Sunday 12 February 2012

In which I am currently....

Reading Love Letters from Cell 92 by Dietrich Bonhoeffer and Maria Von Wedemeyer. I like ordinary homely details, what he is reading, whom she visited, what he is learning from his Bible reading and all in the midst of the bleakness of prison. Love, waiting love at it's most acute.


Eating brown toast and honey. Or was for breakfast.



Drinking tea. Obviously.



Wearing black trousers, peasant style blouse from Sainburies (blue and red patterns), and black cardigan.


Feeling hopeful. Because of different new things that might happen/are happening.



Weather is surprisingly mild. Bulbs are beginning to poke their heads out which fills me with spring-anticipation.


Wanting - well - many answers to this one. I have applied for a job, waiting to hear about short listing and then interviews would be the 1st March. But I would really like to get it. Please.


Needing - again many replies. However I really need to de-junk my flat. The proportions of this task are a little over-whelming but I suspect I need to isolate certain areas (this box, this cupboard, this drawer) and just focus on it for an evening or weekend afternoon.

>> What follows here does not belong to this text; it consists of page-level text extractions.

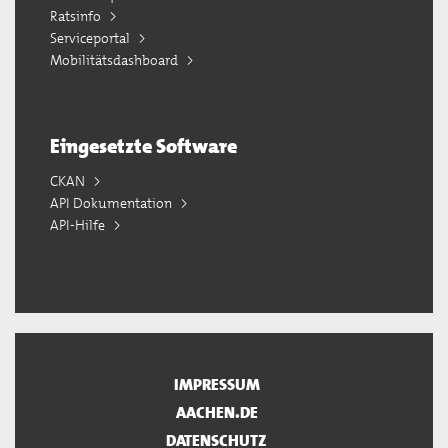
Ratsinfo
Serviceportal
Mobilitätsdashboard
Eingesetzte Software
CKAN
API Dokumentation
API-Hilfe
IMPRESSUM
AACHEN.DE
DATENSCHUTZ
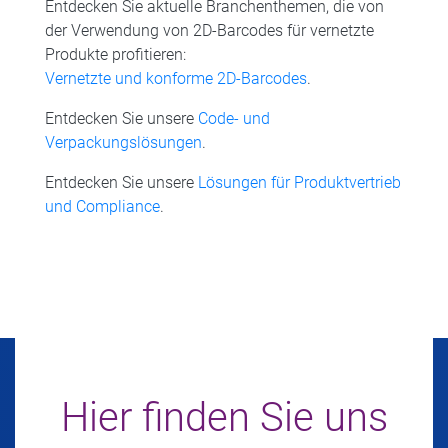
Entdecken Sie aktuelle Branchenthemen, die von
der Verwendung von 2D-Barcodes für vernetzte
Produkte profitieren:
Vernetzte und konforme 2D-Barcodes
.
Entdecken Sie unsere
Code- und
Verpackungslösungen
.
Entdecken Sie unsere
Lösungen für Produktvertrieb
und Compliance
.
Hier finden Sie uns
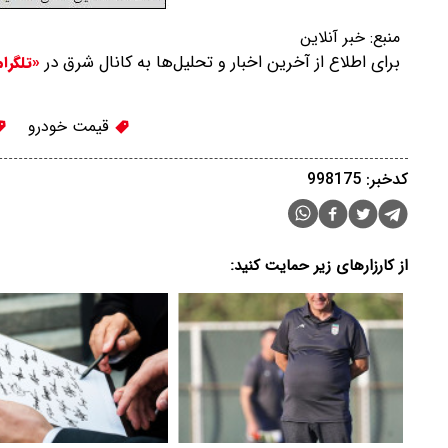
منبع:
خبر آنلاین
برای اطلاع از آخرین اخبار و تحلیل‌ها به کانال شرق در
«تلگرا
قیمت خودرو
کدخبر: 998175
از کارزارهای زیر حمایت کنید:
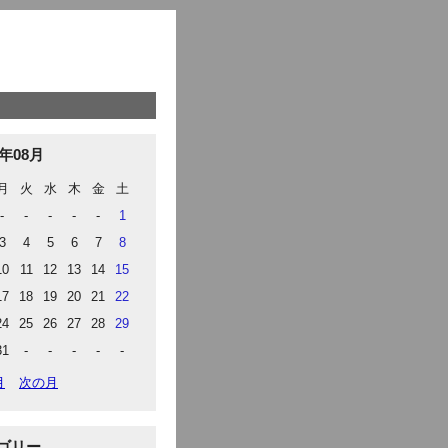
6年08月
月
火
水
木
金
土
-
-
-
-
-
1
3
4
5
6
7
8
10
11
12
13
14
15
17
18
19
20
21
22
24
25
26
27
28
29
31
-
-
-
-
-
月
次の月
ゴリー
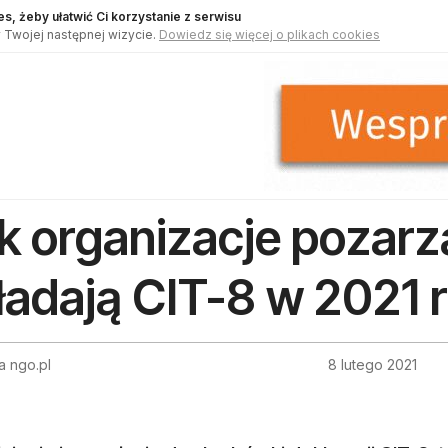
s, żeby ułatwić Ci korzystanie z serwisu
 Twojej następnej wizycie.
Dowiedz się więcej o plikach cookies
k organizacje pozar
ładają CIT-8 w 2021 
a ngo.pl
8 lutego 2021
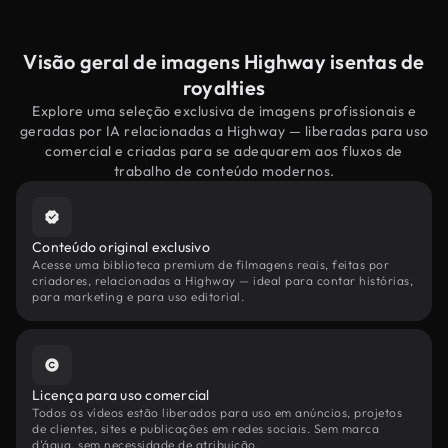
Visão geral de imagens Highway isentas de
royalties
Explore uma seleção exclusiva de imagens profissionais e
geradas por IA relacionadas a Highway — liberadas para uso
comercial e criadas para se adequarem aos fluxos de
trabalho de conteúdo modernos.
Conteúdo original exclusivo
Acesse uma biblioteca premium de filmagens reais, feitas por
criadores, relacionadas a Highway — ideal para contar histórias,
para marketing e para uso editorial.
Licença para uso comercial
Todos os vídeos estão liberados para uso em anúncios, projetos
de clientes, sites e publicações em redes sociais. Sem marca
d'água, sem necessidade de atribuição.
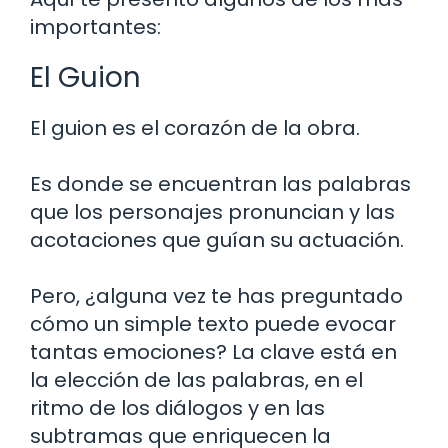
importantes:
El Guion
El guion es el corazón de la obra.
Es donde se encuentran las palabras
que los personajes pronuncian y las
acotaciones que guían su actuación.
Pero, ¿alguna vez te has preguntado
cómo un simple texto puede evocar
tantas emociones? La clave está en
la elección de las palabras, en el
ritmo de los diálogos y en las
subtramas que enriquecen la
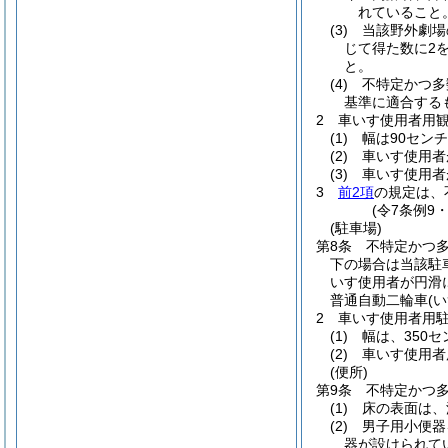
れていること
(3)
当該野外劇場
じて得た数に2
と。
(4)
不特定かつ多
基準に適合する
2
車いす使用者用
(1)
幅は90セン
(2)
車いす使用者
(3)
車いす使用者
3
前2項
の規定は、
(令7条例9
(駐車場)
第8条
不特定かつ多
下の場合は当該駐車
いす使用者が円滑
普通自動二輪車
(
2
車いす使用者用
(1)
幅は、350
(2)
車いす使用者
(便所)
第9条
不特定かつ
(1)
床の表面は、
(2)
男子用小便器
器が設けられて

Thinking about quiet time (and bible reading) quality. And not really having it or doing it. Early it needs to be, and of course with tea. But more than that I need soul feeding. After all, few things are needed and they tend to be the most important.


Enjoying NIGELLA!! I ordered all of the Nigella TV programmes on DVD from Amazon. I love her enjoyment of cooking and food and somehow I am picking it up when my motivation for cooking for one is at a low ebb. So I am enjoying preparing a meal (however humble) in my kitchen and eating it.